══ EXTRACTED TEXT
Fun Games Online

Standard

Just found a great resource at another website: http://www.fuelthebrain.com/Guides/view.php?ID=319

It has some games and printables for Kindergarten Common Core organized by standard.  I plan on using the pumpkin number matching next year.  I’ll probably print on cardstock and laminate.  I also tried the hungry spider game and think my kids would enjoy this around Halloween.  I’m hoping they’ll add some new games in the future!

Hello world!

Standard

Welcome to my blog!  I currently teach Kindergarten in Charlotte, North Carolina.  Recently, our school has adopted the new Common Core Standards.  In this blog I hope to share resources that I’ve created for the CCS for Kindergarten.  Best of all, it will all be FREE!  While I’m not downing any website, such as Teachers Pay Teachers, I know that I usually don’t want to pay the few dollars it takes to aquire these resources.  I’m new to the blogging world so bear with me and ENJOY!
════
══ DATASET
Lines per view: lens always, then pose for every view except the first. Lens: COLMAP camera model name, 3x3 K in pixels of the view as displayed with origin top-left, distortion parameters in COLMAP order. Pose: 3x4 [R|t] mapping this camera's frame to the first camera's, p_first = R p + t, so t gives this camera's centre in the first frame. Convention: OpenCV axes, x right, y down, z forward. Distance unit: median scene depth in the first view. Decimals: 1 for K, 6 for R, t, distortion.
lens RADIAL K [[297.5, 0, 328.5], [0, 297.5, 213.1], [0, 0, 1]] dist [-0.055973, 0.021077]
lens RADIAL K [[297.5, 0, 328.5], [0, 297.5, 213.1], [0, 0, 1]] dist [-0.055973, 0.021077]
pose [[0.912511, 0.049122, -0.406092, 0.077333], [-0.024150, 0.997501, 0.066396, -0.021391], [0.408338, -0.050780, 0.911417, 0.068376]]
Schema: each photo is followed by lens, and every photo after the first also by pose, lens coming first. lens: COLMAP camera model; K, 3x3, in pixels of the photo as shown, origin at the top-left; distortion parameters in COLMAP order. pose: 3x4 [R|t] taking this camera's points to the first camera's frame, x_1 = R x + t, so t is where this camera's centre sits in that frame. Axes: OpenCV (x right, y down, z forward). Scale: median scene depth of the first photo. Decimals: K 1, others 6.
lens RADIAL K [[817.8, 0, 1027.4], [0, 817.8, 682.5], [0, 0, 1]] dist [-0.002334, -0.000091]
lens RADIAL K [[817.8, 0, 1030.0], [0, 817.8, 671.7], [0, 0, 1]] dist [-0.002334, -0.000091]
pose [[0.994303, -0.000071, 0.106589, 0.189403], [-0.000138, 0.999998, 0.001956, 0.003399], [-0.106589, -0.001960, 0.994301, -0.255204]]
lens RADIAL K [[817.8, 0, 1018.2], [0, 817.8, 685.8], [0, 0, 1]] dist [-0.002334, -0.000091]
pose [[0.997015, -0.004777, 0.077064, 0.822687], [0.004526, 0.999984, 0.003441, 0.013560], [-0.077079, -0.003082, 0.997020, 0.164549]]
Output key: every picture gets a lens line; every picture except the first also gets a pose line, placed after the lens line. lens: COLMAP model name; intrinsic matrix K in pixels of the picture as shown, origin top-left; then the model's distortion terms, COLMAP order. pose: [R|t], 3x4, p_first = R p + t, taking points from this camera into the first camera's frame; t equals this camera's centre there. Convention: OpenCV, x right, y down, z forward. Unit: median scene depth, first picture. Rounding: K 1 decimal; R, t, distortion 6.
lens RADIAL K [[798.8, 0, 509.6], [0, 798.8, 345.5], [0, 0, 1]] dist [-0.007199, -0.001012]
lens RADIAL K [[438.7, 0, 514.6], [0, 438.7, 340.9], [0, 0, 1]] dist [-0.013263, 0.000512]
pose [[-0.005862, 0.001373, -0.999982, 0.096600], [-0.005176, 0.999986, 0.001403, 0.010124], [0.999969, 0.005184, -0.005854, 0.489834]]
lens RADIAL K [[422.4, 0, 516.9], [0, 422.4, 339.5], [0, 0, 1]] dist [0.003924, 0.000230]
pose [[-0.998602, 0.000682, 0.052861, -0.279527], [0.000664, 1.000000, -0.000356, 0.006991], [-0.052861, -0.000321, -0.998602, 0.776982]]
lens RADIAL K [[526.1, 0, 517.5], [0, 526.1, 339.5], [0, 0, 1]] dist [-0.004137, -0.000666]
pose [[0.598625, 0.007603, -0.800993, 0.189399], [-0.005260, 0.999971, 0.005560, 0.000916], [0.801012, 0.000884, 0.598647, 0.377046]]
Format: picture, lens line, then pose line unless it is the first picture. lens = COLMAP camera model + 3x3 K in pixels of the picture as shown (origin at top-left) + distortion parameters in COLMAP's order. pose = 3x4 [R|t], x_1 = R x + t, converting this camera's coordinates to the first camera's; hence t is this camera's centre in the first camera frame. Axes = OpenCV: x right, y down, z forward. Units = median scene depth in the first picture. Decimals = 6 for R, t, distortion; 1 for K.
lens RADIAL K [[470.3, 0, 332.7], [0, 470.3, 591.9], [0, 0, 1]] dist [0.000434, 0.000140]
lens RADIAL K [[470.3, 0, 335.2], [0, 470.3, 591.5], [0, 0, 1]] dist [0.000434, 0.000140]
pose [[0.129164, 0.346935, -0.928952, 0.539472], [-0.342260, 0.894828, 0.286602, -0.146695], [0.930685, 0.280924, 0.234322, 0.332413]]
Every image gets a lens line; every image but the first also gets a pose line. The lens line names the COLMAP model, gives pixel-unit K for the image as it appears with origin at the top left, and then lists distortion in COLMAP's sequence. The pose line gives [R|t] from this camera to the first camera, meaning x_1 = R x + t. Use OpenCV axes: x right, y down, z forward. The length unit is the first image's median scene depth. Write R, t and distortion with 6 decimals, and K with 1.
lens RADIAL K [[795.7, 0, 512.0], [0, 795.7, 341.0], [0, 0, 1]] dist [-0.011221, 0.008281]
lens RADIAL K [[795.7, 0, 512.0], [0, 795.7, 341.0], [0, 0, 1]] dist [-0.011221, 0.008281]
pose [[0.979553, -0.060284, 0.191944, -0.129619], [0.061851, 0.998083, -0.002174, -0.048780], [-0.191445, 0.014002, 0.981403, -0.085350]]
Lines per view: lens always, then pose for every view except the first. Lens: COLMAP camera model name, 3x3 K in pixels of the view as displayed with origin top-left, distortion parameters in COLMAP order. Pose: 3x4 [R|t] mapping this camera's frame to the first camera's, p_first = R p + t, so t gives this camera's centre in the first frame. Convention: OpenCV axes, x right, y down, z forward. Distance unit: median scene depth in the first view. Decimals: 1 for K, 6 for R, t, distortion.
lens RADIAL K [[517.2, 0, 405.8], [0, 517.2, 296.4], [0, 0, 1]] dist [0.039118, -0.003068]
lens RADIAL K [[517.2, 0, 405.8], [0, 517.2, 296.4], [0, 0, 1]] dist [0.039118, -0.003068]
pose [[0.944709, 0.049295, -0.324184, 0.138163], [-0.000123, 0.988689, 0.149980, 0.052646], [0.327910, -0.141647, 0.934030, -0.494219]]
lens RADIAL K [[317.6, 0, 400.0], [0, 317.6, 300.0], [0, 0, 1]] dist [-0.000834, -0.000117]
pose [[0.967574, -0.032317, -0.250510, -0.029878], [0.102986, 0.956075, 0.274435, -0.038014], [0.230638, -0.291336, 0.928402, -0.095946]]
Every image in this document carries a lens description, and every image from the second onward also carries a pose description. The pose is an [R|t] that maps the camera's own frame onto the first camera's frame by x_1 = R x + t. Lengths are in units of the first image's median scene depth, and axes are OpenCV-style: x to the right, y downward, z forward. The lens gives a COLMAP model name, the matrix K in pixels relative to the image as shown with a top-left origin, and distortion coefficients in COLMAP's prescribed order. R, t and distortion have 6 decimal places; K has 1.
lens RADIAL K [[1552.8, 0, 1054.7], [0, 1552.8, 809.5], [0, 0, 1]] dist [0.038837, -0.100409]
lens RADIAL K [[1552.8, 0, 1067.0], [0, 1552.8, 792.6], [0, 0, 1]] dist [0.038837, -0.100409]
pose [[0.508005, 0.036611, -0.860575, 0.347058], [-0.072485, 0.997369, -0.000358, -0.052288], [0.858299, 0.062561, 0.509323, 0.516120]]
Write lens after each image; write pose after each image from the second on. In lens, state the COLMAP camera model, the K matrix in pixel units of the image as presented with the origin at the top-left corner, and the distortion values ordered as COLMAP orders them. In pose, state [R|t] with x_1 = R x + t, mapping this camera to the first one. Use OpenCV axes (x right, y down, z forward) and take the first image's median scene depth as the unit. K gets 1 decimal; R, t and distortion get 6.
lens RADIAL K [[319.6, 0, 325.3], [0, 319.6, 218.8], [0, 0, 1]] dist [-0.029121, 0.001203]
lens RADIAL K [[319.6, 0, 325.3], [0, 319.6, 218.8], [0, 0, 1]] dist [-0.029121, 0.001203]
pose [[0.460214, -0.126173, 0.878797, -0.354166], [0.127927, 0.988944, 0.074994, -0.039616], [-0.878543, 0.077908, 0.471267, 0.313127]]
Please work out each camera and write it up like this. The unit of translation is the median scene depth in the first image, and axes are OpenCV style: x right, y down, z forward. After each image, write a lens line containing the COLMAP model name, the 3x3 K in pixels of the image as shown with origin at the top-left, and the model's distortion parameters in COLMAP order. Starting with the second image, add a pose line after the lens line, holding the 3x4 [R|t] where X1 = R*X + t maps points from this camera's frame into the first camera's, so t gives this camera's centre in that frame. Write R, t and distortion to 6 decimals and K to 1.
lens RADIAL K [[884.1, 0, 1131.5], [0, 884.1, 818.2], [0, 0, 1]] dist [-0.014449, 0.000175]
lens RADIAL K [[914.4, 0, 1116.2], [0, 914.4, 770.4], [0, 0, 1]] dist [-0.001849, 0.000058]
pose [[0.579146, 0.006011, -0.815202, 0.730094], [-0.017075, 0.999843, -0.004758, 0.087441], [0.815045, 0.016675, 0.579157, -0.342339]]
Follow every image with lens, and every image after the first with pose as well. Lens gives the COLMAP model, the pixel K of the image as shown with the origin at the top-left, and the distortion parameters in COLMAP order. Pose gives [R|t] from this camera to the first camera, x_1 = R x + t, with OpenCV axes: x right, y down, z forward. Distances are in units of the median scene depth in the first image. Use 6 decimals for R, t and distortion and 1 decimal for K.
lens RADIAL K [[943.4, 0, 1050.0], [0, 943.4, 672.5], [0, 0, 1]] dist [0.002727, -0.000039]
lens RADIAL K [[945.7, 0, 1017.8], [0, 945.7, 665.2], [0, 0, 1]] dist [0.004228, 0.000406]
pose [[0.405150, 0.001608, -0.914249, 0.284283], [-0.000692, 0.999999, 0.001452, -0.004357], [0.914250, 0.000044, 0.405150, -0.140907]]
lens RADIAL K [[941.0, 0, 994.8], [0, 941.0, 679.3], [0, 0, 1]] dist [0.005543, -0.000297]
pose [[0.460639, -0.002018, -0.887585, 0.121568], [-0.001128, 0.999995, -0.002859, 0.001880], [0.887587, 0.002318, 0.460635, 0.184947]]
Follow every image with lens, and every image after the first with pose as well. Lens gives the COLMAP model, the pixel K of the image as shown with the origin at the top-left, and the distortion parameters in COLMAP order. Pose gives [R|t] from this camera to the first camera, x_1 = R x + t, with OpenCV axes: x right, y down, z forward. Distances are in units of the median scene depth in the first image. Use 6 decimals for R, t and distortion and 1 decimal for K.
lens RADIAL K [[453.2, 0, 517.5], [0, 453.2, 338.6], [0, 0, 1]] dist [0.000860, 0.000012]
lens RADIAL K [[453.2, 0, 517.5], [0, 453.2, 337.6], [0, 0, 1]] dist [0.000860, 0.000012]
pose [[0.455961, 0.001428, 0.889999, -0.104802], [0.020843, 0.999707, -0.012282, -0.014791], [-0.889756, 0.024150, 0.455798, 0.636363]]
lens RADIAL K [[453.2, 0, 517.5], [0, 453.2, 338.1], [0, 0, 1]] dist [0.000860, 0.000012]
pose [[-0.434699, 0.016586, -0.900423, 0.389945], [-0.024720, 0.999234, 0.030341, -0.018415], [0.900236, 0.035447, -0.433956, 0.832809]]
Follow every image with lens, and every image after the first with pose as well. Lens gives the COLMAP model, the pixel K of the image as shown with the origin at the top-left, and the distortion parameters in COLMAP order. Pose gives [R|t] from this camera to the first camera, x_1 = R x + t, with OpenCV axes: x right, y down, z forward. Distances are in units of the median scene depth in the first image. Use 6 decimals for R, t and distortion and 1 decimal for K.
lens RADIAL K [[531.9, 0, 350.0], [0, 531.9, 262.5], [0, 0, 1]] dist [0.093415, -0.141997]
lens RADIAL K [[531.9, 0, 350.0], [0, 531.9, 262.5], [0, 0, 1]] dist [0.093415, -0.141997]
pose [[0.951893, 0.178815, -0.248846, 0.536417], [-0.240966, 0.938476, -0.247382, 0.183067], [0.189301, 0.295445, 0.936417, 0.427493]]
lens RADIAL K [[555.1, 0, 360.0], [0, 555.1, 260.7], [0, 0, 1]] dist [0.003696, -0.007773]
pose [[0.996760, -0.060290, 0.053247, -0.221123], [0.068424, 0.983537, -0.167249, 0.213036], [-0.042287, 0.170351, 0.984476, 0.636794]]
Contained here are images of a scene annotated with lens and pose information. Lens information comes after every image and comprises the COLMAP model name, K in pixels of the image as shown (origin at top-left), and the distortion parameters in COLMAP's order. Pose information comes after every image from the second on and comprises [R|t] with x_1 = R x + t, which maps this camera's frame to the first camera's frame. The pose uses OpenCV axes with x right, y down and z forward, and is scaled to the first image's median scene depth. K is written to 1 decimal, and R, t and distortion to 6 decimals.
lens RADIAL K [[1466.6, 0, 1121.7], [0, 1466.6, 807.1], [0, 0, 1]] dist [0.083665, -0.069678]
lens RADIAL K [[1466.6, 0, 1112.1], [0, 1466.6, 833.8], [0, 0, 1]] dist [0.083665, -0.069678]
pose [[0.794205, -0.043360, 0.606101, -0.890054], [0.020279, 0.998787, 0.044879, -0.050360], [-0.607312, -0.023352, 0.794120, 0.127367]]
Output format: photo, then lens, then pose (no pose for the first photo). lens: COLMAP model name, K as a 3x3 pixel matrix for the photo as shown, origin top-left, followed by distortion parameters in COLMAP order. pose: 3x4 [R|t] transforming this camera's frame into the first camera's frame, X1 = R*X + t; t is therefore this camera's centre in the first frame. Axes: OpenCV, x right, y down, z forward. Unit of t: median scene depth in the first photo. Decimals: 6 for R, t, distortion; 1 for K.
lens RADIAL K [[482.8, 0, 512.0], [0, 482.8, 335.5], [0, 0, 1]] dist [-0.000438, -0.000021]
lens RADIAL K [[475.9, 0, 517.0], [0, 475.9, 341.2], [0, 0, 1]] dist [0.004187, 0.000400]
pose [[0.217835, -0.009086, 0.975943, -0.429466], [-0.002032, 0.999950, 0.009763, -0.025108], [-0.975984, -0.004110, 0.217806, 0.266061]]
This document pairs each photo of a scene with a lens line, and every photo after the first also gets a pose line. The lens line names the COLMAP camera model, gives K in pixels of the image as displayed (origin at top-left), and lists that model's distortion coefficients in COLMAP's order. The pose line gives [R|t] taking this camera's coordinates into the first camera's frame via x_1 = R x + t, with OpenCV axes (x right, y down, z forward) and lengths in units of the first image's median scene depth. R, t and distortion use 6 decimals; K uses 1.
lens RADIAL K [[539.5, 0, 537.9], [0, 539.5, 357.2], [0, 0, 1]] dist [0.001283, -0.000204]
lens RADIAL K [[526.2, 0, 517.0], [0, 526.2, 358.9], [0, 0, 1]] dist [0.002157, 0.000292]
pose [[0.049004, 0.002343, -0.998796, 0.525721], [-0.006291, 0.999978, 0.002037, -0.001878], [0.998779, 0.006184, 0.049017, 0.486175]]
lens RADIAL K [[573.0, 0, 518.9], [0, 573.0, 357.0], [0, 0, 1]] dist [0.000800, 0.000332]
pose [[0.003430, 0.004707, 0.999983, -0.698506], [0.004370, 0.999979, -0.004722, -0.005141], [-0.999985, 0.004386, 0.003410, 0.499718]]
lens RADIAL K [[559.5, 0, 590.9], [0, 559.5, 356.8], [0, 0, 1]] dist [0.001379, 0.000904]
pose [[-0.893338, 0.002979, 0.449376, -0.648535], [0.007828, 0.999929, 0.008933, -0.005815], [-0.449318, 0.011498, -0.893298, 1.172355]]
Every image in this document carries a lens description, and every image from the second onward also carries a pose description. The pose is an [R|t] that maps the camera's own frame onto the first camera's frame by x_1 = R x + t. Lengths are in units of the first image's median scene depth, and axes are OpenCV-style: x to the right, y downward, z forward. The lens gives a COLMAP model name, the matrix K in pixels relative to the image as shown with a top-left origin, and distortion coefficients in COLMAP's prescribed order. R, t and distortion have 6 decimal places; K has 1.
════
_WORK REQUIRED_
Summarize the Kindergarten teaching blog in two sentences. This exercise does not require the data.

_WRITTEN ANSWER_
The blogger teaches Kindergarten in Charlotte, North Carolina, at a school that recently adopted the Common Core Standards, and plans to share free resources of the blogger's own making for those standards. Another post recommends a website with Kindergarten Common Core games and printables organized by standard, including a pumpkin number matching activity the blogger plans to use next year and a hungry spider game the blogger thinks the children would enjoy around Halloween.